10.08.16
NICE recommends first treatment to be cut from new Cancer Drugs Fund
New NICE draft guidance said the body does not recommend prescribing brentuximab vedotin, a drug used to treat a form of Hodgkin’s lymphoma that is available on the Cancer Drugs Fund (CDF) list.
The guidance, which said there isn’t enough evidence to recommend the old CDF drug, comes just a few days after the reinvented Fund opened amidst warnings from the ABPI and a coalition of 15 cancer charities that the new CDF is sticking to now-outdated NICE guidelines.
Today’s guidelines, which won’t take effect until final guidance is issued to the NHS, said NICE’s independent committee recognised the evidence around the drug’s clinical effectiveness was “immature and limited”, and concluded the drug could not be considered a cost effective use of NHS money. Because of this, it cannot be recommended for routine use.
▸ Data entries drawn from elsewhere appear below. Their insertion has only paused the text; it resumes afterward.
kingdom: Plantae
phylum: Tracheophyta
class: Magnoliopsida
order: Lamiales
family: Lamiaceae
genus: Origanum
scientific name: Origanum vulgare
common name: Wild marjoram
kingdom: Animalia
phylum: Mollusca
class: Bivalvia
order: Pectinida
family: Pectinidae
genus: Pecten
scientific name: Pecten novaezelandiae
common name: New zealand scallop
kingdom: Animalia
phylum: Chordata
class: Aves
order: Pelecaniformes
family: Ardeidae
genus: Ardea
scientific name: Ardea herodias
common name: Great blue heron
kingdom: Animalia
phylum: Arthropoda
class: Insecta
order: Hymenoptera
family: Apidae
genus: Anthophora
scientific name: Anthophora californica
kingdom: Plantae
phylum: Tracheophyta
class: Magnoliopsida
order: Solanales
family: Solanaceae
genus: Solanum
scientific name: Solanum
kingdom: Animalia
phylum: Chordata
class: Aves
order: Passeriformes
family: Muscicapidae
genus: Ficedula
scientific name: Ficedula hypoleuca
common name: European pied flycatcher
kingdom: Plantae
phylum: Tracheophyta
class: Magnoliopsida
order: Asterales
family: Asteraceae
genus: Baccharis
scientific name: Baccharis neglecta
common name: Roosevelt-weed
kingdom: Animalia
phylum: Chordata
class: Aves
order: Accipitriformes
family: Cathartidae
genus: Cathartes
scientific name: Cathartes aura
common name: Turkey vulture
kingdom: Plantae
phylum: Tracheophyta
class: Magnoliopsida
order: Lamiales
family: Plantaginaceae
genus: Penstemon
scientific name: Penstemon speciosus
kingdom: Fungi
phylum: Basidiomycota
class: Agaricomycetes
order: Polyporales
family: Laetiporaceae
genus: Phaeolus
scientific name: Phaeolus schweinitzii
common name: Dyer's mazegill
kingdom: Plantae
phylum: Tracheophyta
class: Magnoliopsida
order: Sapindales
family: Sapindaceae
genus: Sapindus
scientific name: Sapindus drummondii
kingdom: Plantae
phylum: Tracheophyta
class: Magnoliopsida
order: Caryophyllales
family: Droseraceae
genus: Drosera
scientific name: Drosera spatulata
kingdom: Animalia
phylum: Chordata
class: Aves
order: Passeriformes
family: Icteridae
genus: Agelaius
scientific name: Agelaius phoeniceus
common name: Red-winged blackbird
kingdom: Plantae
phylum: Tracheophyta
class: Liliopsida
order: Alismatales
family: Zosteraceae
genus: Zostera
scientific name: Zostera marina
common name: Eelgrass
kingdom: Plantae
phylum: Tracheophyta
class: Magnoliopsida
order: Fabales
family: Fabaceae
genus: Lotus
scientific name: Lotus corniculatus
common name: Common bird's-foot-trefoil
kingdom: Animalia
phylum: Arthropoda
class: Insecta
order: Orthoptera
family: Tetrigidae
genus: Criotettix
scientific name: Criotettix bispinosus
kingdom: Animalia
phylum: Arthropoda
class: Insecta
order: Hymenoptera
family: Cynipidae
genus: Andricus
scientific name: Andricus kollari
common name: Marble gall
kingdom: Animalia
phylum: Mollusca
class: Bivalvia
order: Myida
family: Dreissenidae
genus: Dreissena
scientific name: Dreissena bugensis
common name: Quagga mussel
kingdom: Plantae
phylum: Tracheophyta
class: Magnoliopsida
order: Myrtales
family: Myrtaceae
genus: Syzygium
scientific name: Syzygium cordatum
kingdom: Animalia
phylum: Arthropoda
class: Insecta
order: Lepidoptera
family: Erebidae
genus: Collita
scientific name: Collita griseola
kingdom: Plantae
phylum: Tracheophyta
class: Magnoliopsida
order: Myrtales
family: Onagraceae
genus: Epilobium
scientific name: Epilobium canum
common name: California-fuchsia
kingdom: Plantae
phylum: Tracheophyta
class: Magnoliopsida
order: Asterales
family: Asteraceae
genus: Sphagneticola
During the appraisal process, the company said it would not put forward a case to include the drug in the new CDF, especially since its patient population is small – just 50 to 60 patients are eligible for the specific treatment per year.
Professor Carole Longson, director of the Centre for Health Technology Evaluation at NICE, recognised that the preliminary decision would be “disappointing” to eligible patients, but said they needed to make sure that drugs and treatments looked at what “will benefit patients and be a cost-effective use of NHS resources”.
In May, the chief executives of 15 cancer charities had already warned that the new CDF did not update NICE guidelines introduced in 1999 and, because of this, would result in fewer treatments being available.
Representatives from the ABPI also said in February that the decision to take away the CDF’s power to prescribe drugs without NICE approval could mean two-thirds of medicines would no longer be available.
Baroness Delyth-Morgan, CEO of Breast Cancer Now, said the new CDF will do “next to nothing to solve the wider problems” preventing patients from accessing the best cancer drugs. But a NICE spokesperson argued it would benefit patients and companies alike.